* Exercise objective
Drop the images, then output the listing exactly.

* Supplied records
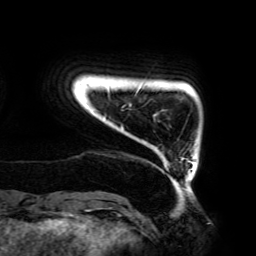
Breast MRI (dynamic contrast-enhanced), one axial slice. Position 18 of 192 along the scan axis. Cropped to one breast. Dynamic contrast-enhanced series, time point 2 of 6 at this slice position (early post-contrast). 3 T. TE 4.2 ms, TR 7.8 ms. 1.2 mm slice thickness. 256 × 256 image matrix, field of view 240 × 240 mm. Female patient.
Outlined on this slice (semi-automatically segmented with operator editing):
- enhancing-tissue mask used for the functional tumour volume (all voxels passing the contrast-enhancement thresholds inside the analysis volume; usually the tumour): bounding box <104,88,187,184> (left, top, right, bottom; pixels)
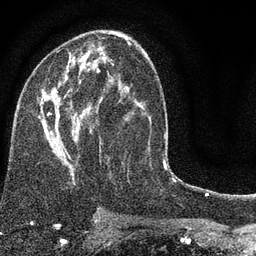
Breast MRI (dynamic contrast-enhanced), one axial slice. Position 44 of 80 along the scan axis. Cropped to one breast. Dynamic contrast-enhanced series, time point 2 of 7 at this slice position (early post-contrast). 3 T. TE 2.2 ms, TR 5.5 ms. 2 mm slice thickness. 256 × 256 image matrix. Female patient.
Outlined on this slice (semi-automatic segmentation, software-assisted and operator-edited):
- enhancing-tissue mask used for the functional tumour volume (all voxels passing the contrast-enhancement thresholds inside the analysis volume; usually the tumour): bounding box <38,51,150,184> (left, top, right, bottom; pixels)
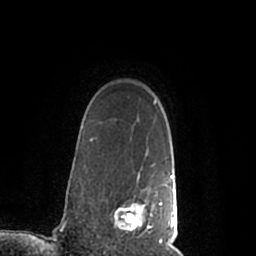
Breast MRI (dynamic contrast-enhanced), one axial slice. Position 167 of 200 along the scan axis. Cropped to one breast. Dynamic contrast-enhanced series, time point 2 of 7 at this slice position (early post-contrast). 1.5 T. TE 2.2 ms, TR 4.6 ms. 0.8 mm slice thickness. 256 × 256 image matrix. Female patient.
Outlined on this slice (semi-automatically segmented with operator editing):
- enhancing-tissue mask used for the functional tumour volume (all voxels passing the contrast-enhancement thresholds inside the analysis volume; usually the tumour): bounding box [x1, y1, x2, y2] px = [114, 172, 177, 245]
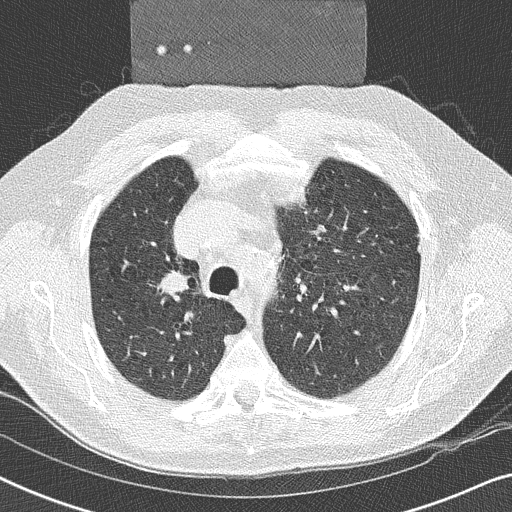
Chest CT (low-dose screening protocol), one axial image; second screening round (one year after baseline); lung window (W 1500 / L -600 HU); lung (sharp) reconstruction kernel (B50f); slice 75 of 252 in the series; 512 × 512 image matrix. Male participant, aged 59 years at enrolment. Former smoker at enrolment.
Expert reader's lesion annotation, box from (x=147, y=258) to (x=205, y=308) px. Reader record for this screening exam (exam-level; its link to the box is not recorded): non-calcified nodule or mass ≥4 mm, right upper lobe, 17 × 16 mm, smooth margins, soft tissue attenuation, pre-existing on the prior screen: yes. Official screen result: positive, other. Participant outcome: lung cancer diagnosed 14 days after this screen — squamous cell carcinoma, NOS, right upper lobe, poorly differentiated (G3), stage IIA (AJCC 6th edition), 20 mm at pathology.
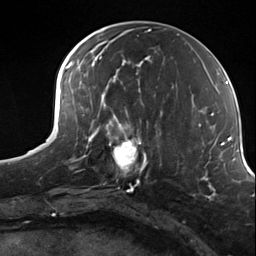
Breast MRI (dynamic contrast-enhanced), one axial slice; position 57 of 124 along the scan axis; cropped to one breast; dynamic contrast-enhanced series, time point 2 of 7 at this slice position (early post-contrast); 3 T; TE 1.8 ms, TR 4.7 ms; 1.3 mm slice thickness; 256 × 256 image matrix, field of view 150 × 150 mm. Female patient.
Structures marked on this image (semi-automatic segmentation, software-assisted and operator-edited):
- enhancing-tissue mask used for the functional tumour volume (all voxels passing the contrast-enhancement thresholds inside the analysis volume; usually the tumour): bounding box <98,114,156,184> (left, top, right, bottom; pixels)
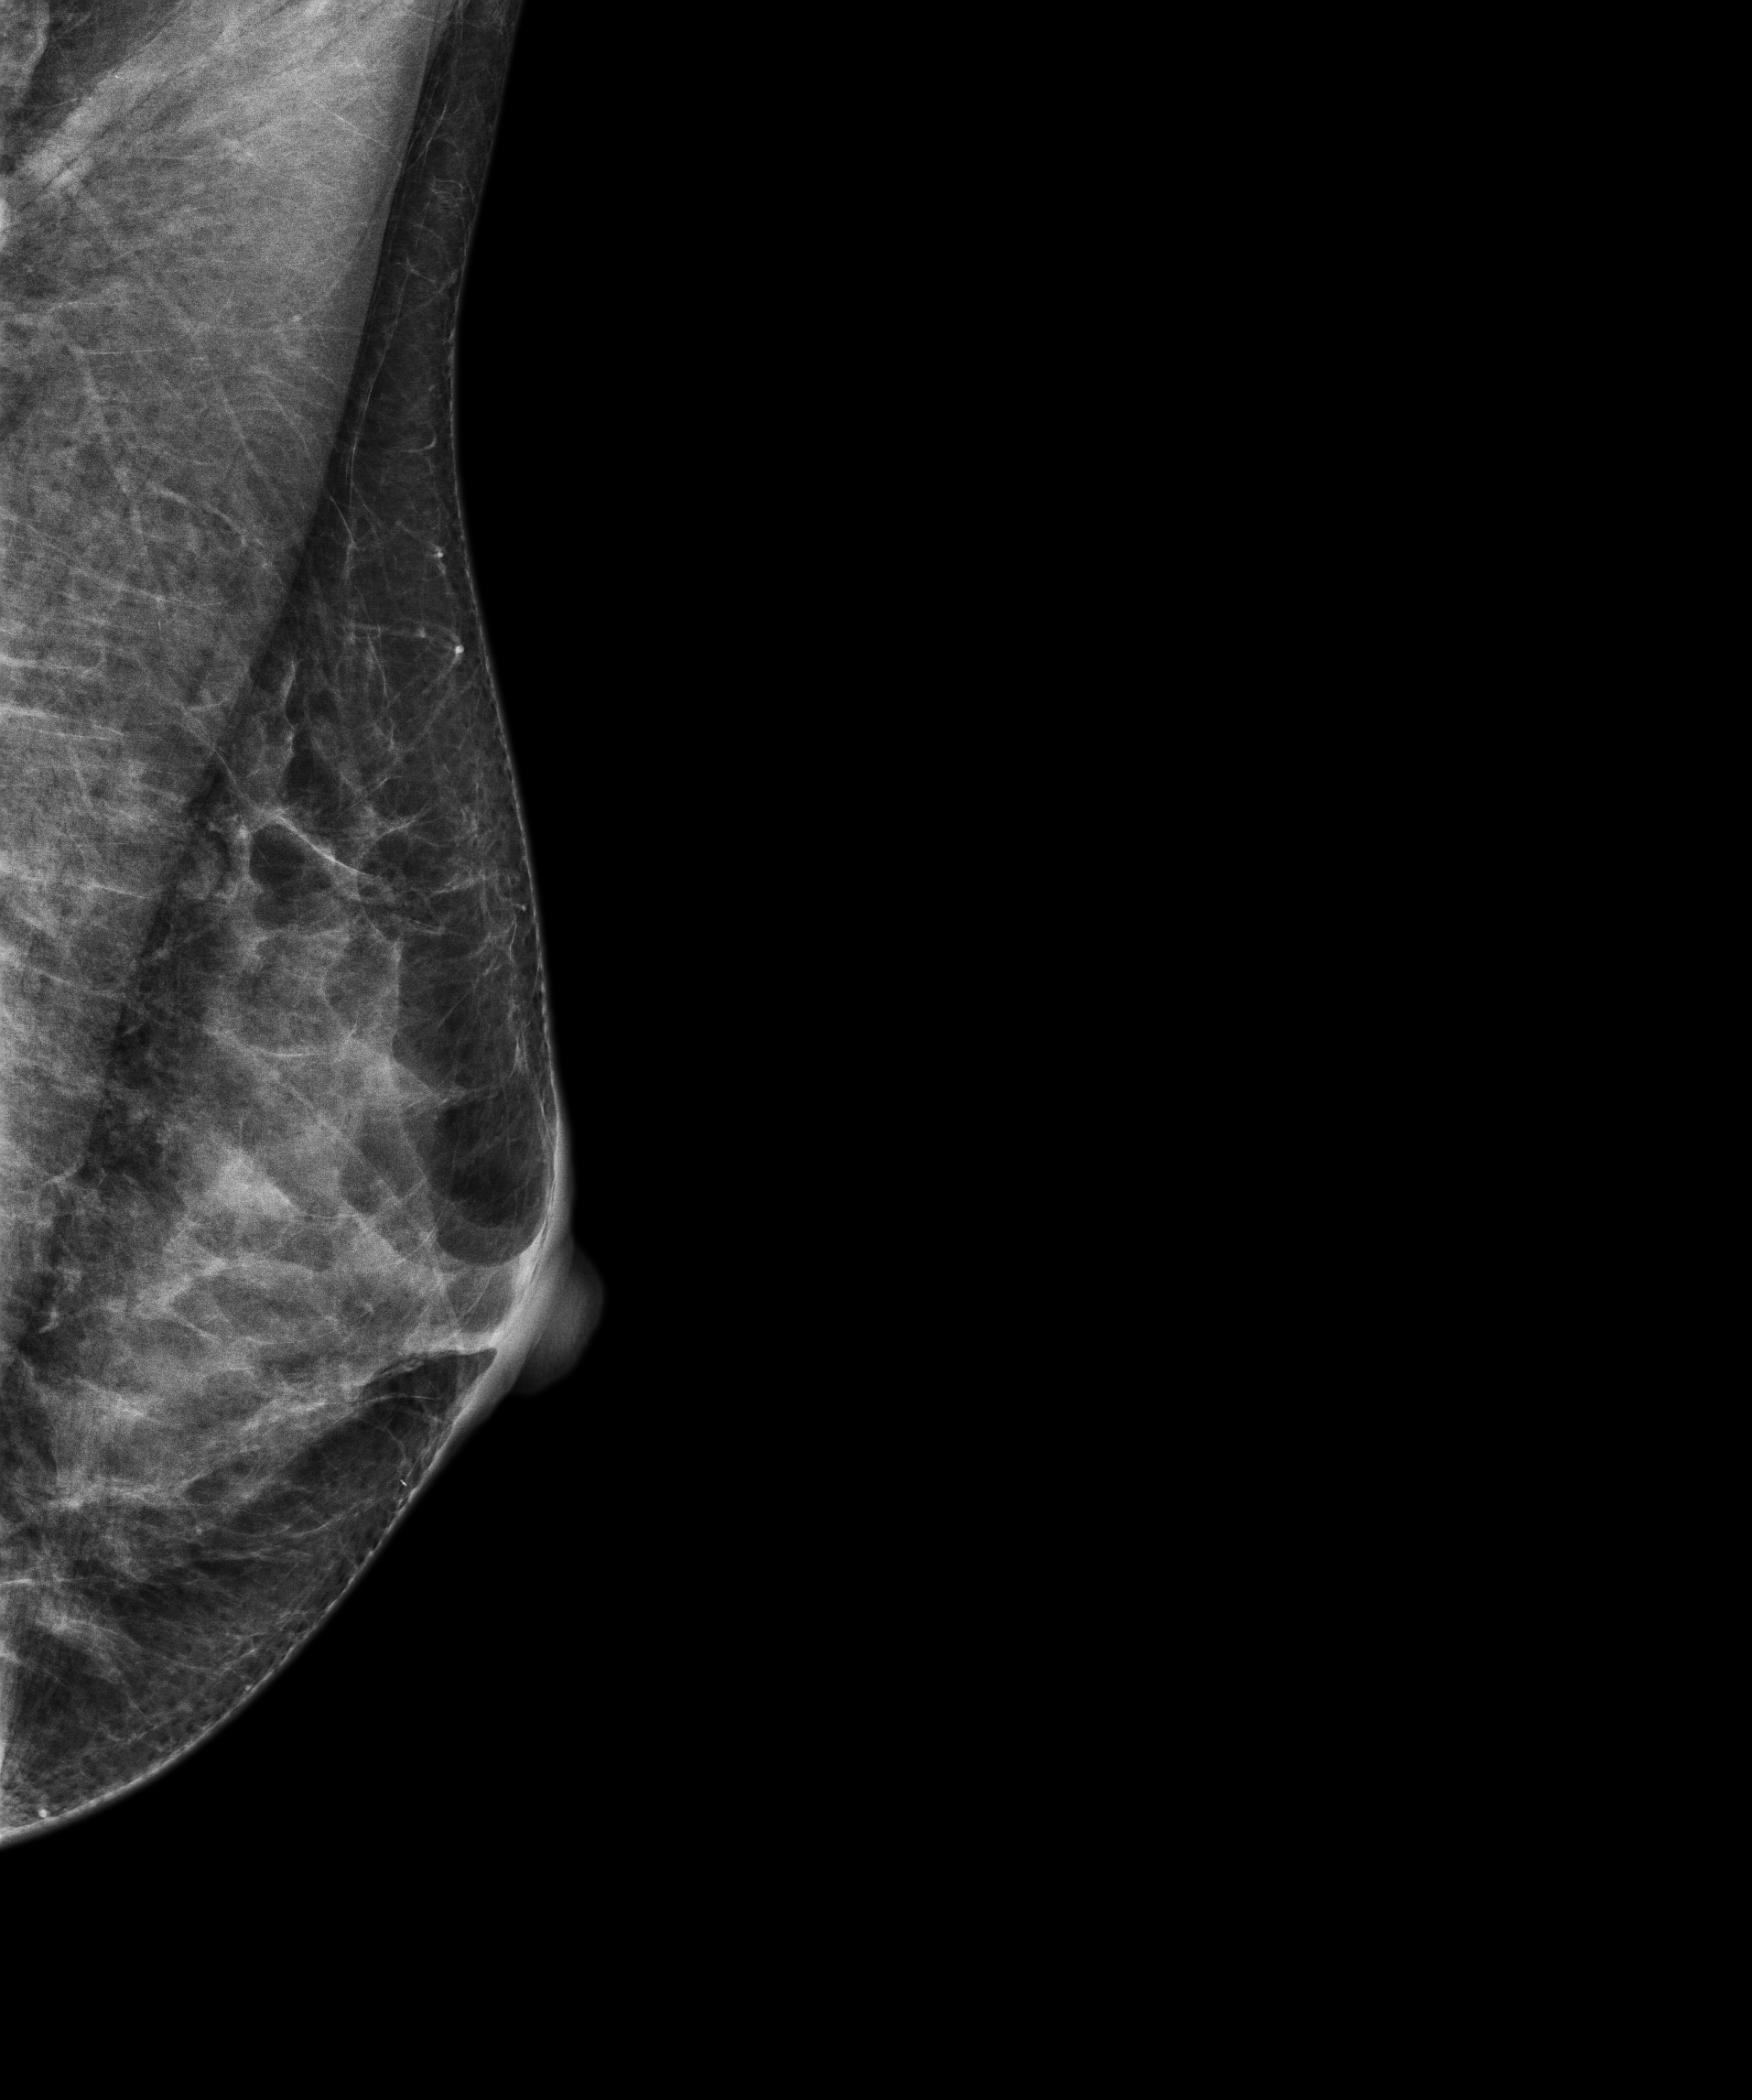
Screening examination. Female patient, age 47 years.
Image type: full-field digital mammogram. Breast: left. Projection: mediolateral oblique (MLO) view.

* Response to the exercise
Breast MRI (dynamic contrast-enhanced), one axial slice. Position 18 of 192 along the scan axis. Cropped to one breast. Dynamic contrast-enhanced series, time point 2 of 6 at this slice position (early post-contrast). 3 T. TE 4.2 ms, TR 7.8 ms. 1.2 mm slice thickness. 256 × 256 image matrix, field of view 240 × 240 mm. Female patient.
Outlined on this slice (semi-automatically segmented with operator editing):
- enhancing-tissue mask used for the functional tumour volume (all voxels passing the contrast-enhancement thresholds inside the analysis volume; usually the tumour): bounding box <104,88,187,184> (left, top, right, bottom; pixels)
Breast MRI (dynamic contrast-enhanced), one axial slice. Position 44 of 80 along the scan axis. Cropped to one breast. Dynamic contrast-enhanced series, time point 2 of 7 at this slice position (early post-contrast). 3 T. TE 2.2 ms, TR 5.5 ms. 2 mm slice thickness. 256 × 256 image matrix. Female patient.
Outlined on this slice (semi-automatic segmentation, software-assisted and operator-edited):
- enhancing-tissue mask used for the functional tumour volume (all voxels passing the contrast-enhancement thresholds inside the analysis volume; usually the tumour): bounding box <38,51,150,184> (left, top, right, bottom; pixels)
Breast MRI (dynamic contrast-enhanced), one axial slice. Position 167 of 200 along the scan axis. Cropped to one breast. Dynamic contrast-enhanced series, time point 2 of 7 at this slice position (early post-contrast). 1.5 T. TE 2.2 ms, TR 4.6 ms. 0.8 mm slice thickness. 256 × 256 image matrix. Female patient.
Outlined on this slice (semi-automatically segmented with operator editing):
- enhancing-tissue mask used for the functional tumour volume (all voxels passing the contrast-enhancement thresholds inside the analysis volume; usually the tumour): bounding box [x1, y1, x2, y2] px = [114, 172, 177, 245]
Chest CT (low-dose screening protocol), one axial image; second screening round (one year after baseline); lung window (W 1500 / L -600 HU); lung (sharp) reconstruction kernel (B50f); slice 75 of 252 in the series; 512 × 512 image matrix. Male participant, aged 59 years at enrolment. Former smoker at enrolment.
Expert reader's lesion annotation, box from (x=147, y=258) to (x=205, y=308) px. Reader record for this screening exam (exam-level; its link to the box is not recorded): non-calcified nodule or mass ≥4 mm, right upper lobe, 17 × 16 mm, smooth margins, soft tissue attenuation, pre-existing on the prior screen: yes. Official screen result: positive, other. Participant outcome: lung cancer diagnosed 14 days after this screen — squamous cell carcinoma, NOS, right upper lobe, poorly differentiated (G3), stage IIA (AJCC 6th edition), 20 mm at pathology.
Breast MRI (dynamic contrast-enhanced), one axial slice; position 57 of 124 along the scan axis; cropped to one breast; dynamic contrast-enhanced series, time point 2 of 7 at this slice position (early post-contrast); 3 T; TE 1.8 ms, TR 4.7 ms; 1.3 mm slice thickness; 256 × 256 image matrix, field of view 150 × 150 mm. Female patient.
Structures marked on this image (semi-automatic segmentation, software-assisted and operator-edited):
- enhancing-tissue mask used for the functional tumour volume (all voxels passing the contrast-enhancement thresholds inside the analysis volume; usually the tumour): bounding box <98,114,156,184> (left, top, right, bottom; pixels)
Screening examination. Female patient, age 47 years.
Image type: full-field digital mammogram. Breast: left. Projection: mediolateral oblique (MLO) view.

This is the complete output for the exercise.